Go here to read the op-ed by law prof. Eric Segall,
A couple questions for our readers: Would you have liked to watch the argument in the Fair Debt Collection Act just decided by the Supreme Court, Henson v. Santandar Consumer USA, live on the Internet? Would you like to watch it now? Well, you couldn't watch live. And you can't watch it now — or ever. That's because the Supreme Court doesn't permit it. A key reason given by the Justices is their worry that lawyers would play to the cameras, hurting the quality of oral argument. That seems possible to me, at least every once in a while.
But apparently lots of judges with experience disagree. And Segall said something I did not know: all state high courts have cameras in the courtroom. And some, like Texas, live-stream them. Segall quotes Texas Supreme Court Justice Tom Willett:
My court has been webcasting for a decade. No hiccups. No regrets. No going back. We inhabit a hyper-partisan age, and there's enormous civic-education upside in We the People seeing their judges tackle fateful issues with thoughtfulness and civility. I wouldn’t presume to lecture the Supreme Court of the United States, but our experience has been overwhelmingly positive.

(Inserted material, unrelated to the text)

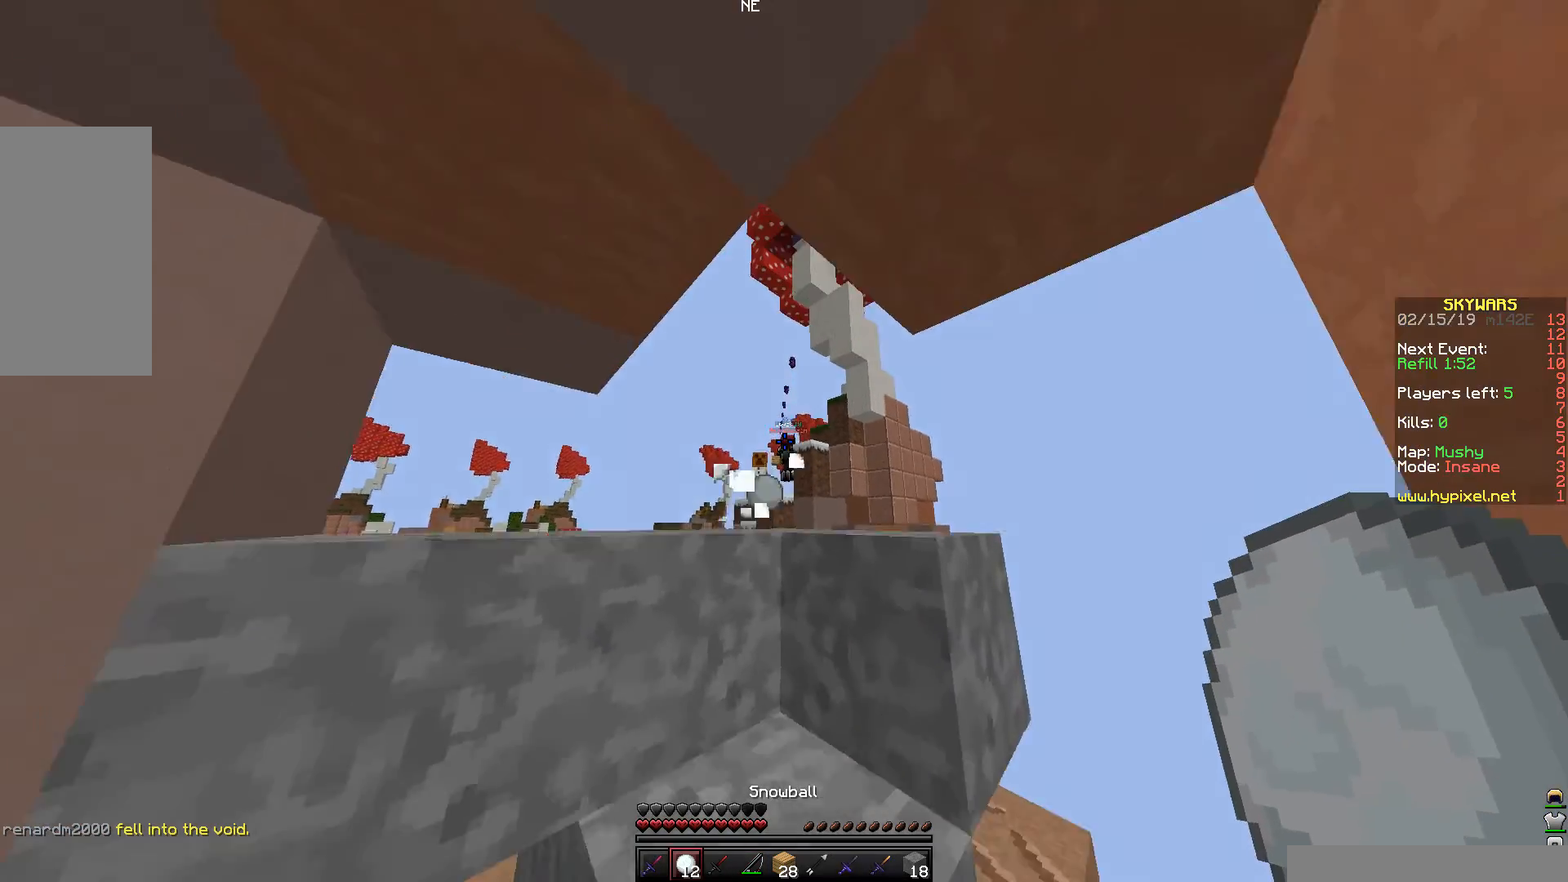
{"keys": [], "mouse": [], "events": [[100, "mouse_right", "down"], [250, "mouse_right", "up"]]}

He also responds to the concern from "some judges" that "televising court proceedings could make them targets of violence from disappointed litigants or the public at large" with a quote from Seventh Circuit judge Richard Posner:
As far as I am able to determine, there has never been an incidence of violence resulting from such televising. … Yet fear of violence has been a standard excuse for refusing to allow judicial proceedings to be televised. Standard and phony.